Tuesday 17 March 2009

REPAIR TABLE does not always upgrade it

MySQL 5.0 uses a new MyISAM table format than 4.1. So when upgrading, the tables need to be upgraded.

This can be done using REPAIR TABLE. Or can it?

  • On 5.0.67 (I've been testing with), REPAIR TABLE does indeed upgrade it
  • On 5.0.22 (Earlier version, used on a backup slave), REPAIR TABLE does NOT upgrade it
Oh dear. That breaks my plan for how to upgrade the slave.
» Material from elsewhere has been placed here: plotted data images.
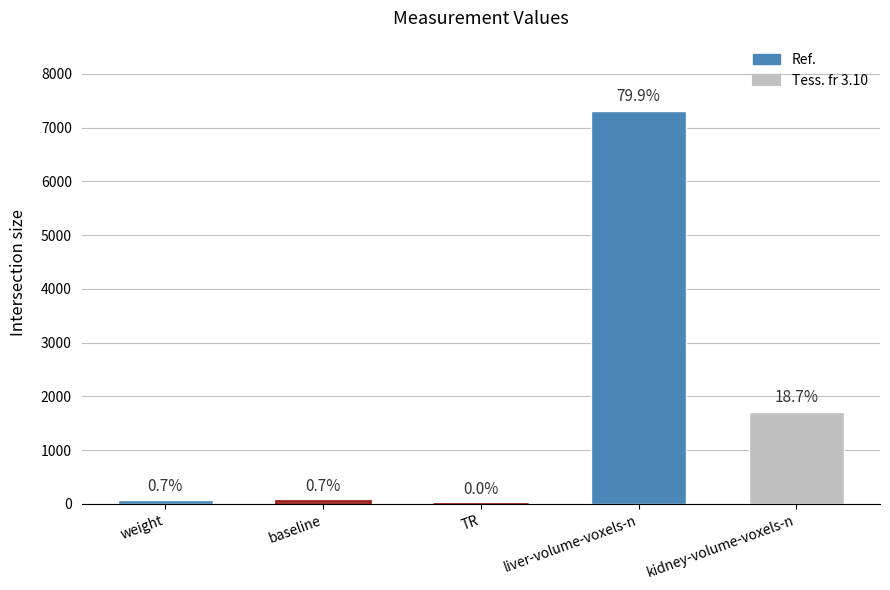

Are the bars horizontal?

No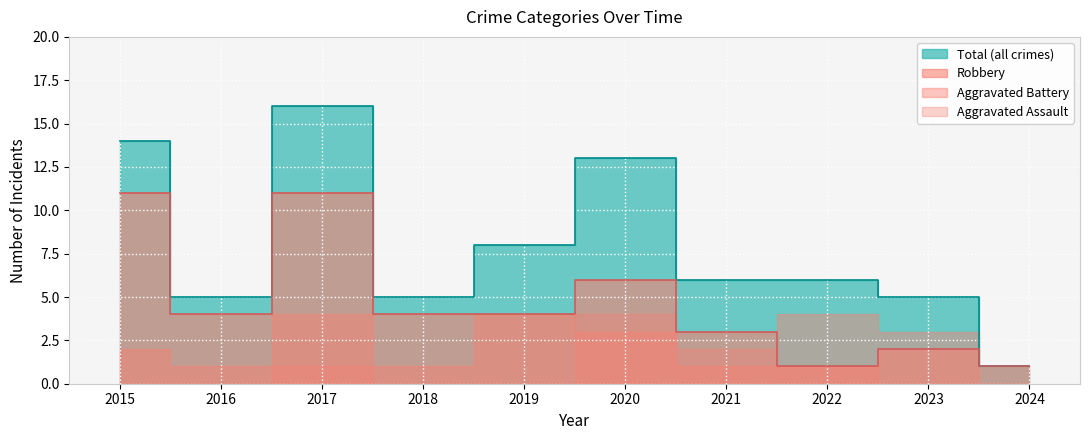

How many values in the Robbery series exceed 4?

3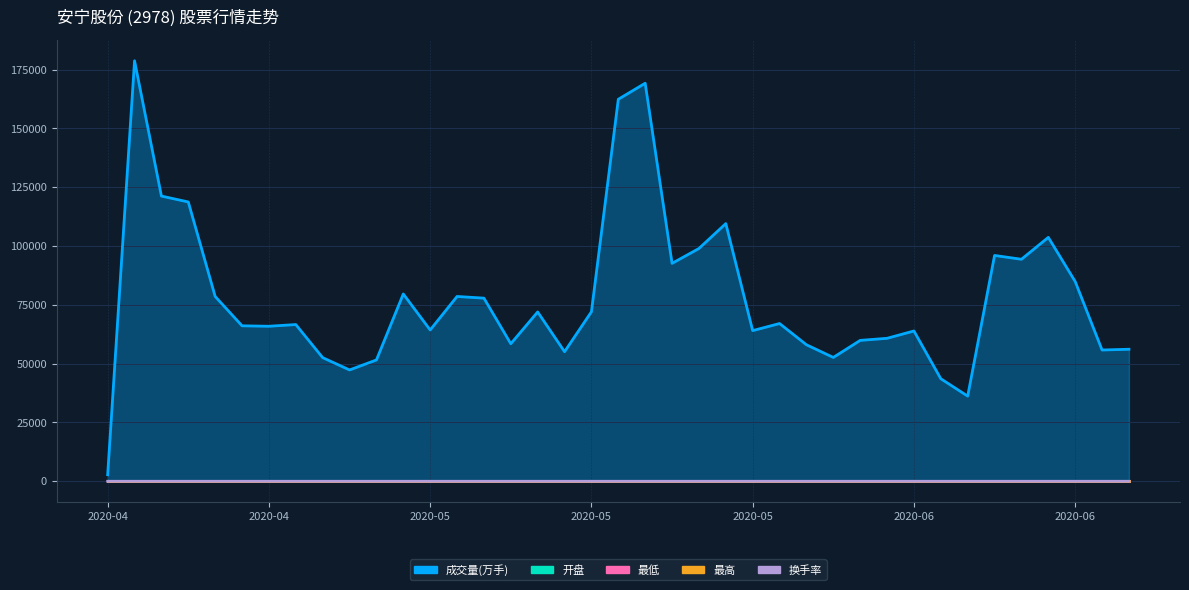

What position from the left is 2020-05-29?

28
Not a disaster, but annoying nonetheless

NB: this is a non-production system, and this is the kind of thing that we discover by testing it.

4 comments:

Anonymous said...

Hi Mark,

Have you tried OPTIMIZE TABLE instead?

John Dzilvelis said...

Have you tried CHECK TABLE....FOR UPGRADE? This should work for the versions you specified.

Mark Robson said...

I tried CHECK TABLE FOR UPGRADE, and it reported "Ok". It didn't seem to think an upgrade was necessary (although the Version column shows a different value (9) than newly created tables (10))

Sheeri K. Cabral said...

Mark -- actually the first step when upgrading is to read all the release notes for each intermediate version, which would have pointed that out to you.

It takes a long time for me to read all those when I upgrade, but it's always well worth it, especially because of this.

Testing is good, of course, and necessary, but you could have spared a lot of pain by reading the very very very good release notes.